Few indie rock bands would have the imagination (or iPod playlist, for that matter) to cocktail a sample straight out of third world rap princess M.I.A.'s underwear drawer and nerdy troubadour Jonathan Richman's naïf balladeer strum 'n hum spiel (cf. Something About Mary) into a lovers rock reggae genre surf like "Diplomat's Son". Even fewer would fantasise about hearing Pete Doherty's Babyshambles kick out a hyperactively dirty pretty mariachi punk caper such as first single "Cousins".

And then there's that album title: Contra. Yep, a reference to the same fascist para-military organisations that fought in opposition to the Marxist Sandinistas in late 1970s Nicaragua. Yep, the same Sandanista! that pioneering British punks The Clash gave a shout out in their iconic 1980 triple album rollercoaster ride of reggae rockabilly, dub, folk, jazz and rhythm 'n blues. And yep, as hardcore gamers will undoubtedly know, Contra is also a reference to that 80s Nintendo shoot em up arcade game, reportedly much loved by VW lead singer Ezra Koenig when he was a kid.
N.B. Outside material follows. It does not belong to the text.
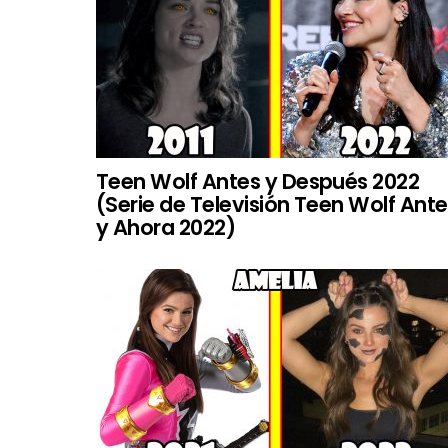
Teen Wolf Antes y Después 2022
(Serie de Televisión Teen Wolf Ant
y Ahora 2022)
Relax. It's not all just some Ivy League exercise in meta-textual college rock conceit. The American indie rock hipsters' much publicised obsession with Paul Simon's Graceland on their self-titled debut has now matured into a malleable indie world beat blueprint that takes in moody micro piano pop ("Taxi Cab"), trans Atlantic Afro-pop renanimations ("White Sky") and a trippy, dippy dance floor fusion of breathlessly punky funky disco patents and a Brit pop bliss that sounds sort of like the Stone Roses jamming with Bow Wow Wow ("Giving Up the Gun").
If the dulcet Simon & Garfunkel harmonies underpinning the Casio-toned marimba rhythms and skinny disco synth-bass of "Horchata" don't have you grinning like an idiot, then the animated Afro-popped indie bounce of "California English" definitely will.